● TASK GOAL
If a line in the data holds "println", copy that line out in full.

Saved entries
....................
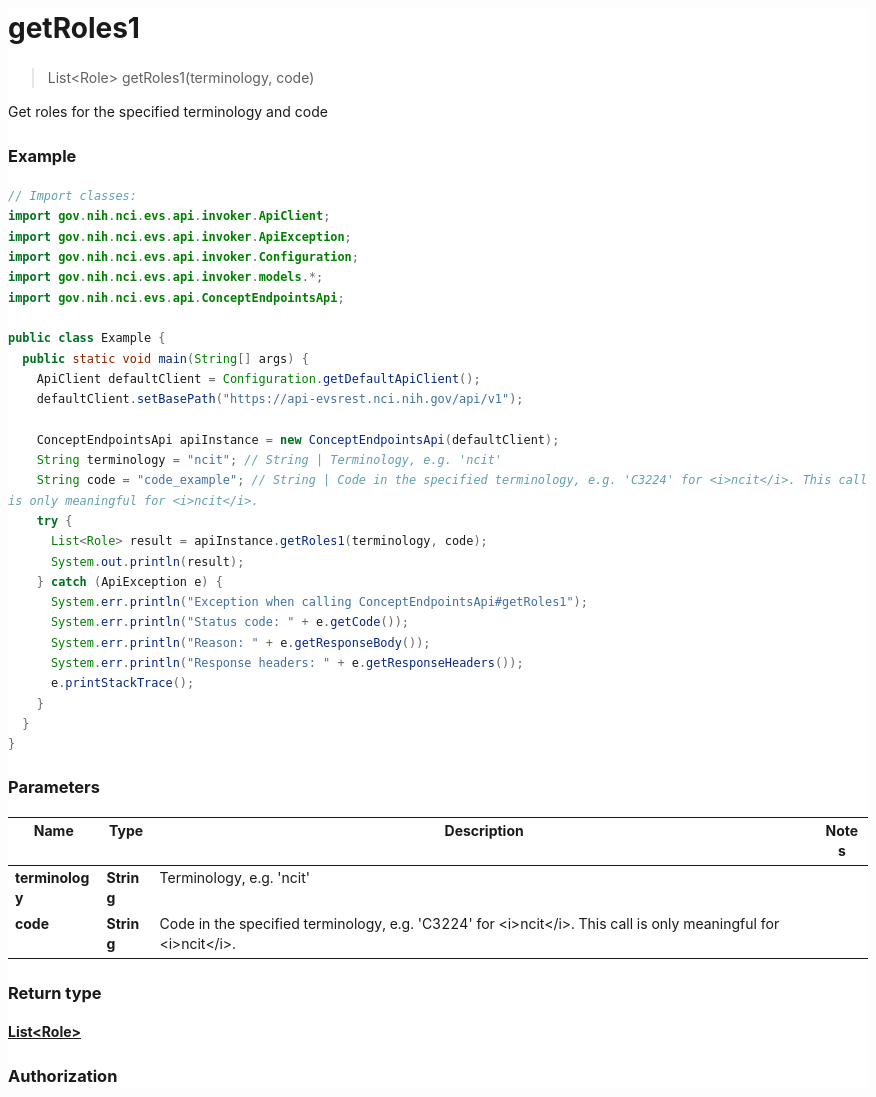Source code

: <a id="getRoles1"></a>
# **getRoles1**
> List&lt;Role&gt; getRoles1(terminology, code)

Get roles for the specified terminology and code

### Example
```java
// Import classes:
import gov.nih.nci.evs.api.invoker.ApiClient;
import gov.nih.nci.evs.api.invoker.ApiException;
import gov.nih.nci.evs.api.invoker.Configuration;
import gov.nih.nci.evs.api.invoker.models.*;
import gov.nih.nci.evs.api.ConceptEndpointsApi;

public class Example {
  public static void main(String[] args) {
    ApiClient defaultClient = Configuration.getDefaultApiClient();
    defaultClient.setBasePath("https://api-evsrest.nci.nih.gov/api/v1");

    ConceptEndpointsApi apiInstance = new ConceptEndpointsApi(defaultClient);
    String terminology = "ncit"; // String | Terminology, e.g. 'ncit'
    String code = "code_example"; // String | Code in the specified terminology, e.g. 'C3224' for <i>ncit</i>. This call is only meaningful for <i>ncit</i>.
    try {
      List<Role> result = apiInstance.getRoles1(terminology, code);
      System.out.println(result);
    } catch (ApiException e) {
      System.err.println("Exception when calling ConceptEndpointsApi#getRoles1");
      System.err.println("Status code: " + e.getCode());
      System.err.println("Reason: " + e.getResponseBody());
      System.err.println("Response headers: " + e.getResponseHeaders());
      e.printStackTrace();
    }
  }
}
```

### Parameters

| Name | Type | Description  | Notes |
|------------- | ------------- | ------------- | -------------|
| **terminology** | **String**| Terminology, e.g. &#39;ncit&#39; | |
| **code** | **String**| Code in the specified terminology, e.g. &#39;C3224&#39; for &lt;i&gt;ncit&lt;/i&gt;. This call is only meaningful for &lt;i&gt;ncit&lt;/i&gt;. | |

### Return type

[**List&lt;Role&gt;**](Role.md)

### Authorization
....................
● TASK SOLUTION
      System.out.println(result);
      System.err.println("Exception when calling ConceptEndpointsApi#getRoles1");
      System.err.println("Status code: " + e.getCode());
      System.err.println("Reason: " + e.getResponseBody());
      System.err.println("Response headers: " + e.getResponseHeaders());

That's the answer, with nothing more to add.